My Mum still has the name bands me and my brother wore when we were born, along with the photo albums of our first year.
My brother still has the teddy that I gave him, aged three on the day he was born.
I have a memory box for my son filled with various things I want to keep to show him when he’s older – his first hat that my Mum knitted, the tiny sleep suits we had to buy when he was too small for his newborn clothes, the cards people sent him to welcome him to the world, all sorts of things.
Lots of the parents I’ve met at work have also made memory boxes for their little ones, keeping things from their time in NICU so they can tell their children about their unconventional start to life. Making memories is important for all families but the uncertainty of having a NICU baby makes it seem all the more so.

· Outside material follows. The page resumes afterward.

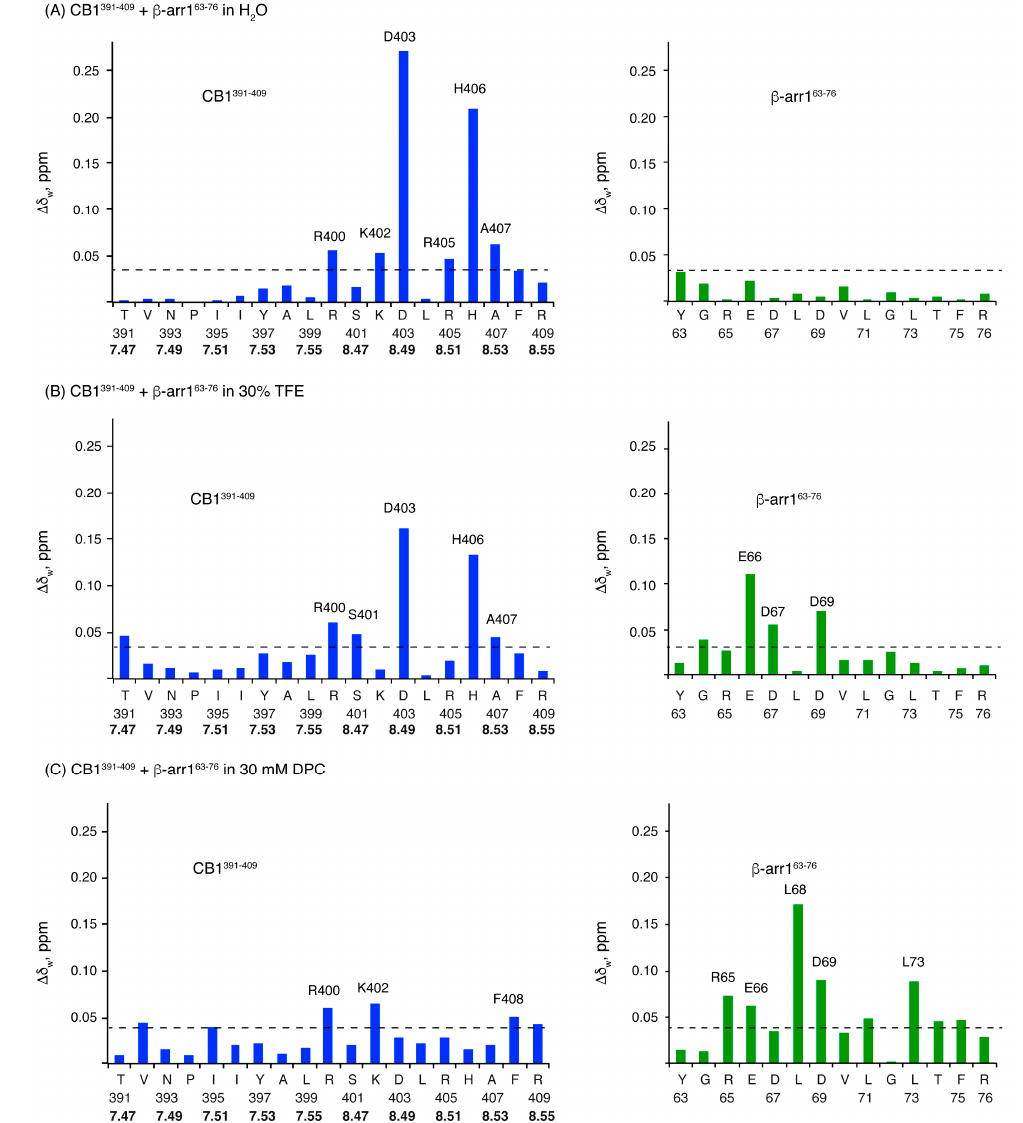
Figure 7. Weighted chemical shift differences ( Δδ w , ppm) plotted as a function of peptide sequence for CB1 391-409 (blue bars) and β -arr1 63-76 (green bars). Δδ w values are calculated as Δδ w =[( Δδ H α interaction ) 2 +( Δδ NH α interaction ) 2 +(( Δδ C α interaction ) 2 /4)] 1/2 , where Δδ H α interaction , Δδ NH α interaction and Δδ C α interaction are the chemical shift differences of the corresponding nuclei for the free peptides and in the mixture in H 2 O ( A ), 30% TFE ( B ) or 30 mM DPC ( C ) at pH 5.5 and 25 ◦ C. In the case of CB1 391-409 , the Ballesteros and Weinstein numbering is shown in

With this in mind I keep things I think parents might want – name bands, the tiny stockinette hats we put on the babies in theatre, the eye guards we use if they have phototherapy for jaundice or any hair we’ve had to shave to insert scalp lines. I print photos from our digital camera of big events – the first time they have a cuddle with their baby, baby’s first bath or the day we remove all breathing support and you can see little one’s face properly for the first time.
However, a few of the parents want to keep some rather unsuitable items and have to be gently dissuaded due to infection control reasons. One Mum asked me if she could keep the bloodstained cannula I had just removed from her son’s vein that we had used to give him intravenous fluids. She was rather disappointed when I explained that as it was contaminated with blood and sharp enough to pierce the skin I had to dispose of it as per NHS guidelines.
Another thing that we keep for parents that I find a tiny bit icky is the dried stump of the umbilical cord after it’s fallen off. Fresh umbilical cord is rubbery and sticky and just generally gross. All too often I find myself with one stuck to my arm where it’s been left long in case we need to insert intravenous access lines. A couple of days mummification really doesn’t improve matters.
I wouldn’t dream of throwing it away without checking with the parents but if my parents had shown me my dried up umbilical cord I think I would have been a bit weirded out. Photos of me in the bath, fine. Photos of my brother running around the garden nude, fine.
Memories can be wonderful things but there are some things that just don’t need remembering.